## [Assigned task]
Please write out all the entries exactly, without the pictures.

## [Records from a data collection]
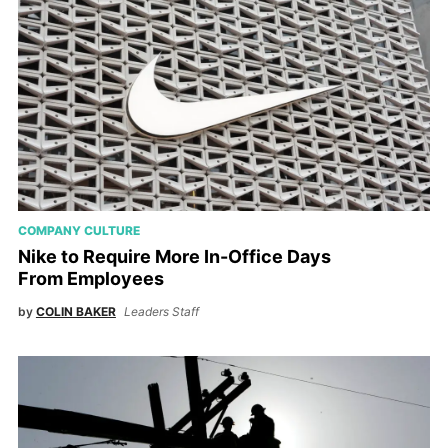
COMPANY CULTURE
Nike to Require More In-Office Days
From Employees
by
COLIN BAKER
Leaders Staff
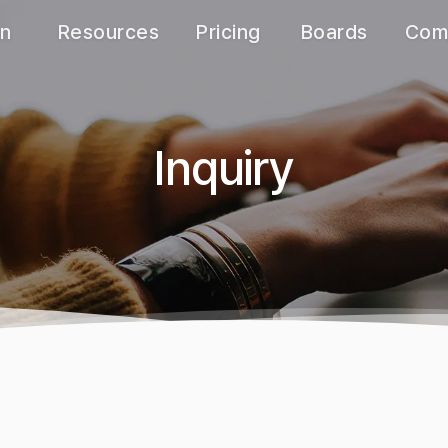
on
Resources
Pricing
Boards
Com
e
Quick start
Monthly
Notice
Abou
s
Manual
Yearly
FAQ
ing
Calculator
Academic
Inquiry
Inquiry
ions
White paper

## [Response to this exercise]
COMPANY CULTURE
Nike to Require More In-Office Days
From Employees
by
COLIN BAKER
Leaders Staff
on
Resources
Pricing
Boards
Com
e
Quick start
Monthly
Notice
Abou
s
Manual
Yearly
FAQ
ing
Calculator
Academic
Inquiry
Inquiry
ions
White paper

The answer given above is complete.